- **Goal**: Copy the entries from the first line through the line that has "family: Rallidae", replacing "common name" with "vernacular name" and leaving everything else unchanged.

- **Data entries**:
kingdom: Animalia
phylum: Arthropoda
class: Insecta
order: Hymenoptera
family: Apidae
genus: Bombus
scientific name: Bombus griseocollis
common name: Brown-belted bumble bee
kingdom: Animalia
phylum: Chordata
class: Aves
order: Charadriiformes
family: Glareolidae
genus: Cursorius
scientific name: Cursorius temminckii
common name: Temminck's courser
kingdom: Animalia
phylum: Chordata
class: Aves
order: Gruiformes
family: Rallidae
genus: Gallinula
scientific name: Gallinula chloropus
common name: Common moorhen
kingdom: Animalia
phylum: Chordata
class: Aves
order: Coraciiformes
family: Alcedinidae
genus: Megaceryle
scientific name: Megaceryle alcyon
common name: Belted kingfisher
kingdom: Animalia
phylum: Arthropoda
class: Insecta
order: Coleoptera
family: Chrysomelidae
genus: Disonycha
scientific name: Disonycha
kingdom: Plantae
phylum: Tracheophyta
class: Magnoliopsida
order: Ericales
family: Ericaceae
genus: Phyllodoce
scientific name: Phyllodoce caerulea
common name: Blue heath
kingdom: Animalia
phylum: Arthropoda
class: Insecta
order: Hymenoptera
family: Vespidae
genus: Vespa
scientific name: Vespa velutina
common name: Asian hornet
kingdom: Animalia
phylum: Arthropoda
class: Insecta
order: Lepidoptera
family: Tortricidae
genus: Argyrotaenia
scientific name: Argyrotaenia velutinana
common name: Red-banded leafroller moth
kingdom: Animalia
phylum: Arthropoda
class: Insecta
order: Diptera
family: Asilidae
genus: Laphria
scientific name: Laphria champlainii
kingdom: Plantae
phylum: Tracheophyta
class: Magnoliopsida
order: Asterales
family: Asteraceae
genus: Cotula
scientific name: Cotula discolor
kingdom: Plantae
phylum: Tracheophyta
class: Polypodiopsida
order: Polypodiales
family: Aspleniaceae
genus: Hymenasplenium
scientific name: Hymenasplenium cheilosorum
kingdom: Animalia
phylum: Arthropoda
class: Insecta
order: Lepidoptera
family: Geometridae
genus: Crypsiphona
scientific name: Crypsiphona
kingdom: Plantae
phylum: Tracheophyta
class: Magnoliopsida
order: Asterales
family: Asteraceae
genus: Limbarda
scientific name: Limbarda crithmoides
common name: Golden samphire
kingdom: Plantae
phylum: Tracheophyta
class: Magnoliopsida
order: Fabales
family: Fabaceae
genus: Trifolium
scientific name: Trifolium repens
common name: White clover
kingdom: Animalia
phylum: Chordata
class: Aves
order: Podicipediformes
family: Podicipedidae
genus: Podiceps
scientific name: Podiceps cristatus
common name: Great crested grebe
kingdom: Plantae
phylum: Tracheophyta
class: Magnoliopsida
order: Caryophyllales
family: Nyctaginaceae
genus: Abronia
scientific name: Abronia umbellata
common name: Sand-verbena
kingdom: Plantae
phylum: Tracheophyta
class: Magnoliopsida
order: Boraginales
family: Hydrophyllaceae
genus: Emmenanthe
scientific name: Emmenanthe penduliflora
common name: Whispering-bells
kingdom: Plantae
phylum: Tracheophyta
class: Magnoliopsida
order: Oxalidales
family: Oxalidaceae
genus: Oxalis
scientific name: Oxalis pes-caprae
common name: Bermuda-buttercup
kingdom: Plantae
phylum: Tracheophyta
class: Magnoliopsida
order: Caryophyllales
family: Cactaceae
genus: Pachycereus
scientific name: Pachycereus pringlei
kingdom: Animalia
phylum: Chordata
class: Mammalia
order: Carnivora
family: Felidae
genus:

- **Output of the task**:
kingdom: Animalia
phylum: Arthropoda
class: Insecta
order: Hymenoptera
family: Apidae
genus: Bombus
scientific name: Bombus griseocollis
vernacular name: Brown-belted bumble bee
kingdom: Animalia
phylum: Chordata
class: Aves
order: Charadriiformes
family: Glareolidae
genus: Cursorius
scientific name: Cursorius temminckii
vernacular name: Temminck's courser
kingdom: Animalia
phylum: Chordata
class: Aves
order: Gruiformes
family: Rallidae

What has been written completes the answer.